Tayub dulunya bersifat sacral, dan profan/ yang religious.

Pergeseran Tayub.

Tayub kini telah berubah fungsinya dari yang bersifat sacral-religius,ke profan-sekuler.Kini pergelaran Tayub lebih sebagai seni hiburan, tari pergelaran, dan tontonan.

Sejarah Kesenian Tayub

Tayub mulai dikenal sejak jaman Kerajaan Singosari. Pertama kali digelar pada waktu Jumenengan Prabu Tunggul Ametung. Kemudian Tayub berkembang ke Kerajaan Kediri dan Mojopait. Pada Jaman Kerajaan Demak, kesenian Tayub jarang dipentaskan. Pada waktu Jaman Kerajaan Demak, kesenian Tayub hanya dapat dijumpai di daerah pedesaan-pedesan yang jauh dari pusat kota kerajaan.

Seiring berjalannya waktu, sejak berdirinya kerajaan Pajang dan Mataram, kesenian ini mulai digali kembali. Malahan pada waktu itu Tayub dijadikan Tarian Beksan di Keraton yang digelar hanya pada waktu acara-acara khusus. Namun disayangkan, penjajah Belanda memasukkan unsur negatif yang dikenal dengan 3C, Cium, Ciu dan Colek.

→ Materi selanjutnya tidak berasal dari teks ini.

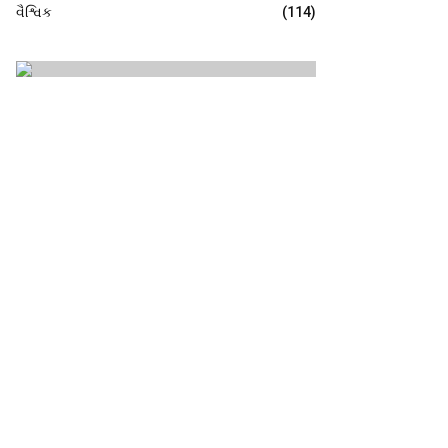
વૈશ્વિક
(114)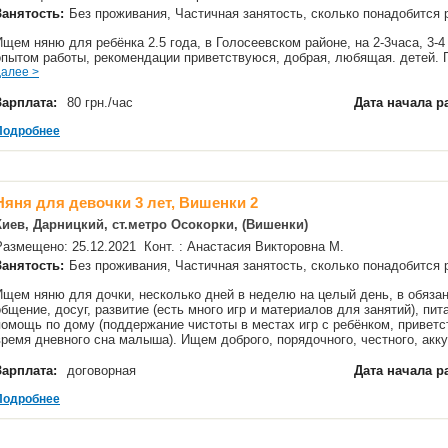
Занятость:
Без проживания, Частичная занятость, сколько понадобится
Ищем няню для ребёнка 2.5 года, в Голосеевском районе, на 2-3часа, 3-4
опытом работы, рекомендации приветствуюся, добрая, любящая. детей.
далее >
Зарплата:
80 грн./час
Дата начала р
Подробнее
Няня для девочки 3 лет, Вишенки 2
Киев, Дарницкий, ст.метро Осокорки, (Вишенки)
Размещено: 25.12.2021 Конт. : Анастасия Викторовна М.
Занятость:
Без проживания, Частичная занятость, сколько понадобится
Ищем няню для дочки, несколько дней в неделю на целый день, в обязан
общение, досуг, развитие (есть много игр и материалов для занятий), пита
помощь по дому (поддержание чистоты в местах игр с ребёнком, привет
время дневного сна малыша). Ищем доброго, порядочного, честного, акк
Зарплата:
договорная
Дата начала р
Подробнее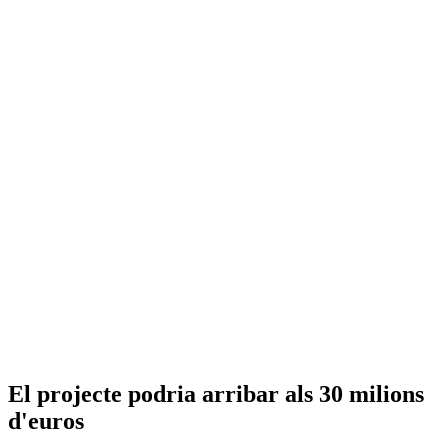
El projecte podria arribar als 30 milions
d'euros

Tayub yang telah terkena pengaruh negatif dari penjajah belanda terus terpelihara hingga pemerintahan dipegang oleh Sunan Pakubuwono III. Sewaktu pemerintahan dipegang oleh Sunan Pakubuwono ke IV, beliau tidak berkenan dengan adanya pengaruh negatif tersebut. Akhirnya Tayub ditetapkan sebagai tari Pasrawungan di masyarakat. Selanjutnya kesenian tayub mengalami perkembangan di daerah Sragen, Wonogiri dan Purwodadi. Di daerah Sragen sendiri, kesenian Tayub banyak berkembang di Kecamatan Jenar, Gesi, Sukodono, Mondokan dan Ngrampal.

Citra kesenian tayub pada waktu itu, diperburuk ulah para penari pria atau penonton. Dulu, para penari ini biasa memberi sawer dengan cara memasukkannya ke kemben atau kain penutup dada. Dengan demikian muncul kesan bahwa penayub itu ”murahan”. Tetapi, di era sekarang hal semacam itu sudah amat jarang terjadi.

Menepis Kesan Miring

Kesan miring para penari tayub, dahulu memang sangat terasa. Namun seiring dengan perkembangan jaman, kebiasaan yang tinggalan penjajah tersebut kian lama kian menipis. Pakaian yang dikenakan para penari pun seiring perjalanan waktu, juga mengalami pergeseran. Kalau dulu pakaian yang dikenakan penari, biasanya hanya mengenakan kemben sebatas dada. Saat ini tampak lebih sopan.

Pakaian yang dikenakan tidak ubahnya seperti pakaian wanita adat Jawa kebanyakan. Tak Kian Redup Meski berkembang dalam lingkungan musik modern, popularitas Tayub tidak kian redup. Kesenian ini masih banyak dijumpai pada acara-acara hajatan di beberapa desa di wilayah Kabupaten Lamongan. Tantangan yang kini dihadapi tidak ringan. Perkembangan musik-musik modern dikawatirkan akan dapat menenggelamkankan kesenian Tayub, bila tidak diuri-uri sedini mungkin.